Right now, I ventured out and music has always been the heart you know so I’m always gonna have a place for music in my heart but I’ve opened up a couple other businesses and I’ve been focusing on those businesses and those businesses have been able to provide not just for me but for my employees and not even my employees, my co-workers, so I focus on that to be able to have the abundance so I can have the peace and ease of a life that I can have not only for myself but for people around me and for things like that. Then I always come down whenever I have a long day I get in the studio and I make some beats or I record a song.
So you probably do music all the time?
Yeah whenever I get the chance I do some music and even when I’m not doing music the music flows through me. Everything is rhythm. Everything is a rhythm within my life so I always try to keep on tempo.
Around here San Francisco had a sound, and you could tell the music that was from San Francisco and then Oakland had their sound and Vallejo had their sound, Freemont had their song and I was just wondering, has that sound changed drastically from that time to this time?
Oh most definitely. It could go on even further. You would know the difference between a Bay Area artist from San Francisco, or Oakland, or East Palo Alto, Richmond, Sacramento, all these different areas had their own flow, style or what not and then you go even to the east coast they had they own style. You go down to Texas and they had they own style even right next to Texas, New Orleans had they own style. Everyone everywhere had their own style, but now I mean you still got fools that sound different, but it’s all, everything like, I can’t really pinpoint if I hear somebodys music I can’t pinpoint where they are from no more.
It’s all become one.
Even like you could go across the waters internationally they all sound like everything sound. The same.

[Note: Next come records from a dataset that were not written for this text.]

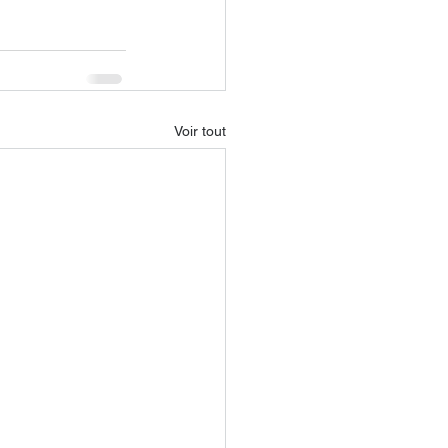
Voir tout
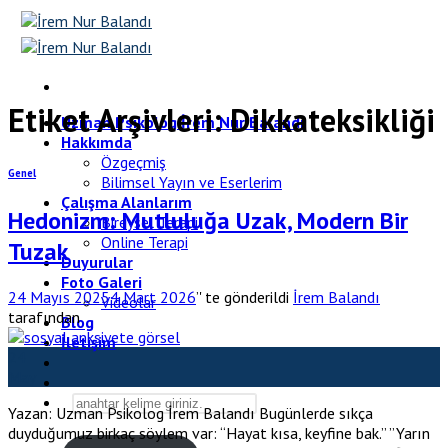
Skip
to
content
Etiket Arşivleri:
Dikkateksikliği
Uzman Psikolog İrem Nur Balandı
Hakkımda
Özgeçmiş
Genel
Bilimsel Yayın ve Eserlerim
Çalışma Alanlarım
Hedonizm: Mutluluğa Uzak, Modern Bir
Bireysel Terapi
Online Terapi
Tuzak
Duyurular
Foto Galeri
24 Mayıs 2025
4 Mart 2026
’' te gönderildi
İrem Balandı
Videolar
tarafından
Blog
İletişim
24
May
Yazan: Uzman Psikolog İrem Balandı Bugünlerde sıkça
duyduğumuz birkaç söylem var: “Hayat kısa, keyfine bak.” ”Yarın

What I liked about that time was like the south had a real interesting sound. You’d go to the midwest and it’s another sound. Detroit, Kansas, but now it’s like because of the internet people aren’t focused on listening to their people.

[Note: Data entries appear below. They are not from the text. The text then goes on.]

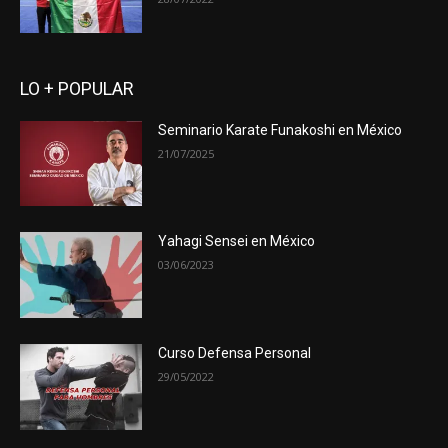
LO + POPULAR
Seminario Karate Funakoshi en México
21/07/2025
Yahagi Sensei en México
03/06/2023
Curso Defensa Personal
29/05/2022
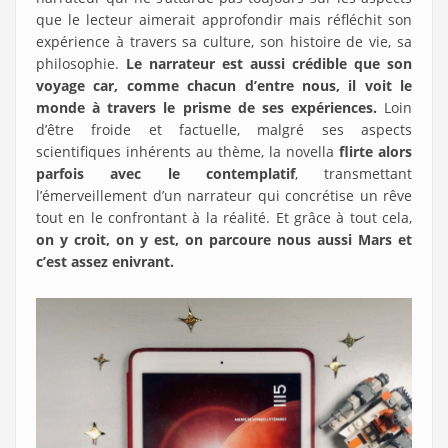
que le lecteur aimerait approfondir mais réfléchit son
expérience à travers sa culture, son histoire de vie, sa
philosophie.
Le narrateur est aussi crédible que son
voyage car, comme chacun d’entre nous, il voit le
monde à travers le prisme de ses expériences.
Loin
d’être froide et factuelle, malgré ses aspects
scientifiques inhérents au thème, la novella
flirte alors
parfois avec le contemplatif
, transmettant
l’émerveillement d’un narrateur qui concrétise un rêve
tout en le confrontant à la réalité. Et grâce à tout cela,
on y croit, on y est, on parcoure nous aussi Mars et
c’est assez enivrant.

I think that has a big to do with like how back in the day before we had the internet everybody didn’t have access to everybodys local artists, but now everyone is connected to the local scene throughout and it all just kind of like came out with what it is now you know.
I like the old times when everyone had their own identity.
Yeah it’s like everybody kind of like molded into one figure instead of staying on their own path and it’s like everyone’s identity is like, you’re not in your own identity you’re in someone elses identity I guess you could say. I’m not trying to step on nobodies toes but it’s true.
When you were in Fillmore, did you think that this change was going to happen? Like how everything moved to the internet?
I’ve always, you know, I’ve always known that it could happen because the internet has been out since probably like the 60’s right? There is technology and there is stuff that whoever has it, they have technology that we wouldn’t even think is out right now. So I always knew that technology was gonna blow up. You watch the Jetsons and shit and they in flying cars and electric cars back then, and now they have electric cars and people talking on the phone like Mission Impossible where they had the watches where you could talk on the watch with somebody and now we got that right? I always knew it was going to grow into something like that. God forbid, I watch Total Recall and Terminator and now with AI you don’t even know what’s gonna happen.
We don’t really even know whats going to happen in a few years.
Yeah cuz music is definitely gonna change and you know everything changes quickly now and it is what it is.